→ **Reading passage**:
Cochiti Lake Recreation Area

Cochiti Lake Recreation Area

Rating:  
Location:  Cochiti (near Santa Fe), New Mexico
Site Quality:  Asphalt roads throughout the park with asphalt pull thru and back in spots with covered picnic tables. Each site also had a solar light near the picnc table – ours worked but some did not. These provided dim light at the site which was nice at night.
Type:  Corps of Engineers
Access:  North highway 25 and West of Santa Fe with good access for big rigs.
Staff: Friendly and helpful.
Amenities:  Showers and restrooms. Each site has a covered picnic table and grill.
Cellular/WiFi:  AT&T and Verizon 5 bars (Cell tower is in the park). AT&T was slow (<1Mb) while Verizon as very fast (~40Mb). No WiFi.

→ **Exercise 1**:
According to the campground review, what type of facility is Cochiti Lake Recreation Area?
→ **Exercise 2**:
Rewrite the campground review from "Type:  Corps of" up to and including "(~40Mb). No WiFi.", renaming "grill" as "fire pit".

→ **Record set**:
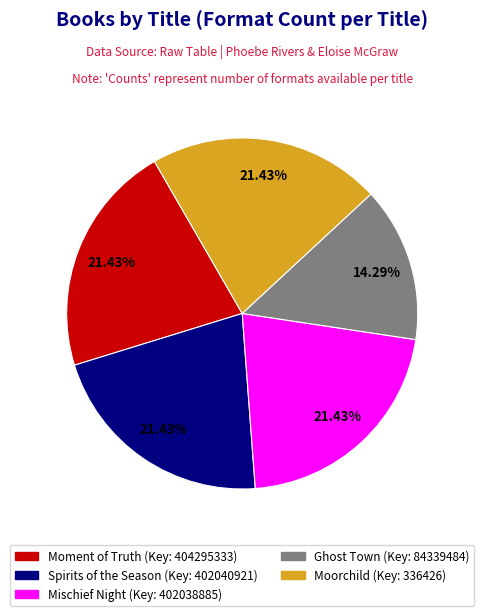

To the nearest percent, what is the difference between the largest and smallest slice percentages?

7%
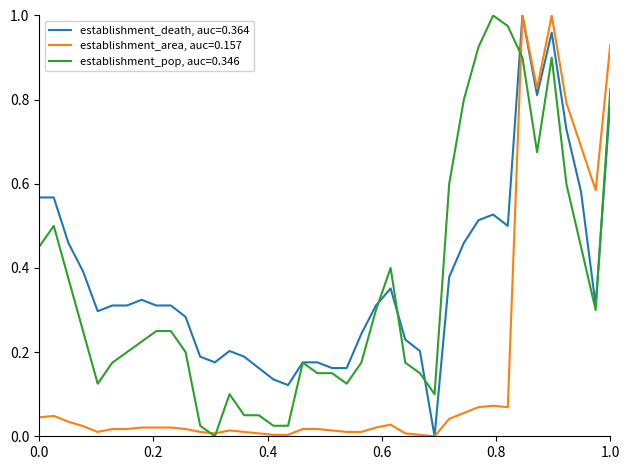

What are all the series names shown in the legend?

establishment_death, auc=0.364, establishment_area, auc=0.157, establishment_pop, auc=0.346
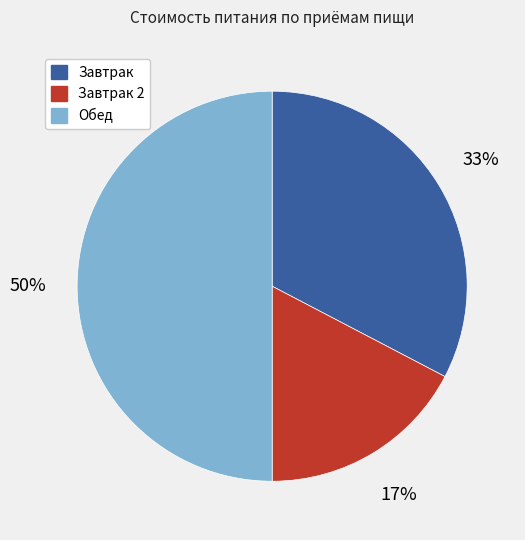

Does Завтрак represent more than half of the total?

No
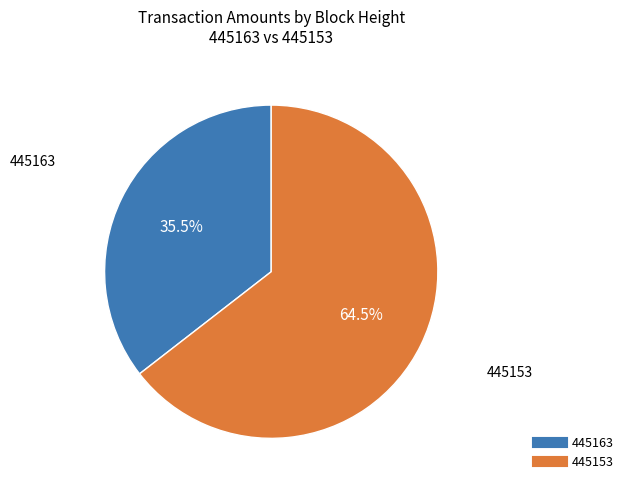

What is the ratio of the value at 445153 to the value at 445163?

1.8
---
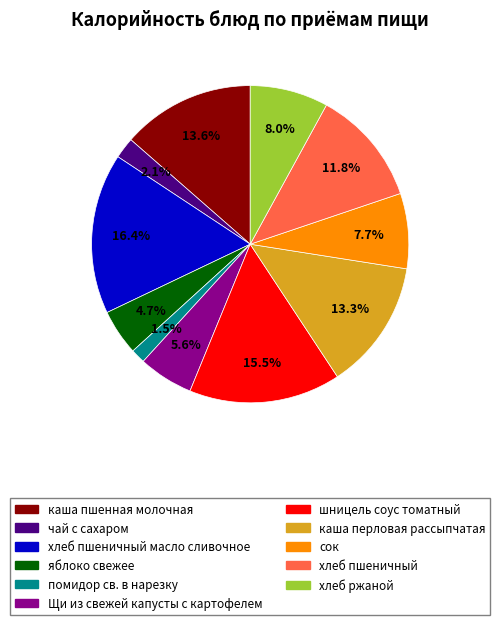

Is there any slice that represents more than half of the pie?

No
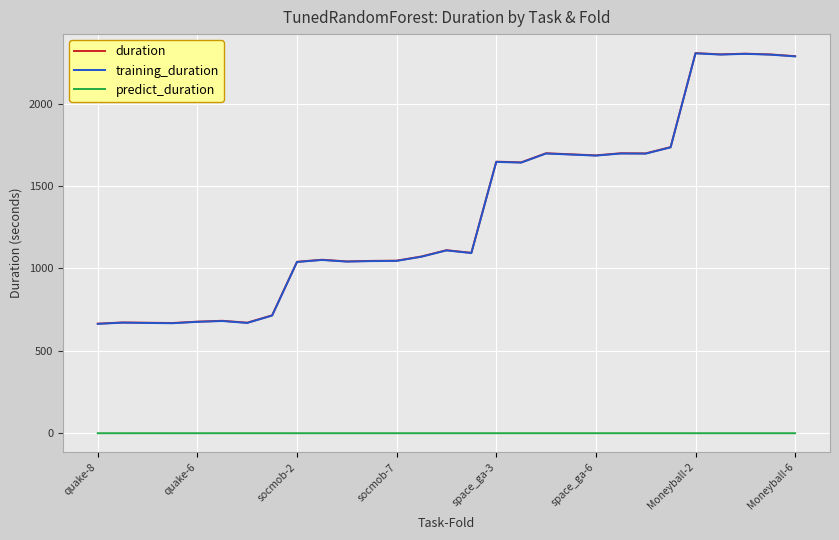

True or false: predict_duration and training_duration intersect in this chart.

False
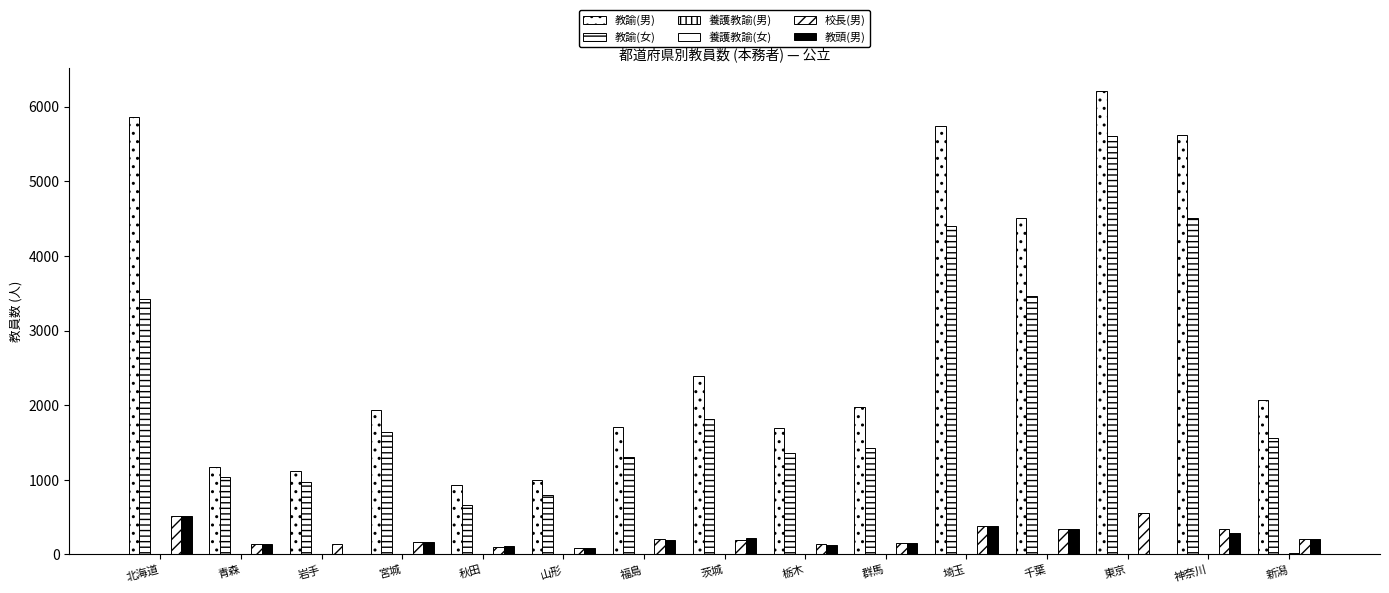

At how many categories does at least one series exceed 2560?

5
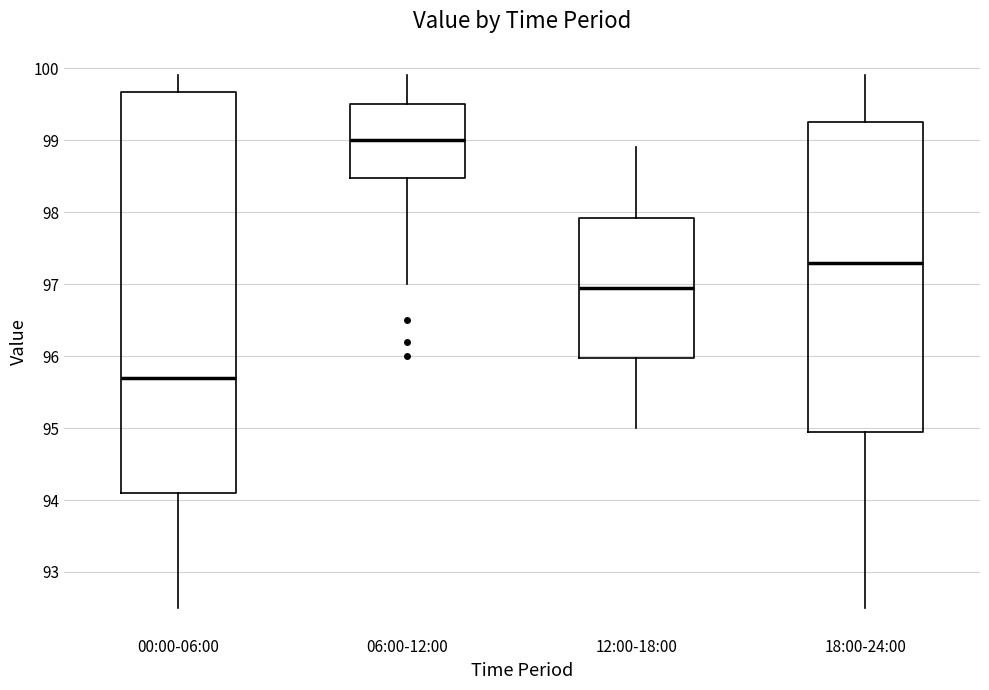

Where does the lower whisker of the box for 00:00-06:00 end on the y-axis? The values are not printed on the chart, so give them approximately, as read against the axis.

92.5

→ **Response 1**:
It is a Corps of Engineers facility.

→ **Response 2**:
Type:  Corps of Engineers
Access:  North highway 25 and West of Santa Fe with good access for big rigs.
Staff: Friendly and helpful.
Amenities:  Showers and restrooms. Each site has a covered picnic table and fire pit.
Cellular/WiFi:  AT&T and Verizon 5 bars (Cell tower is in the park). AT&T was slow (<1Mb) while Verizon as very fast (~40Mb). No WiFi.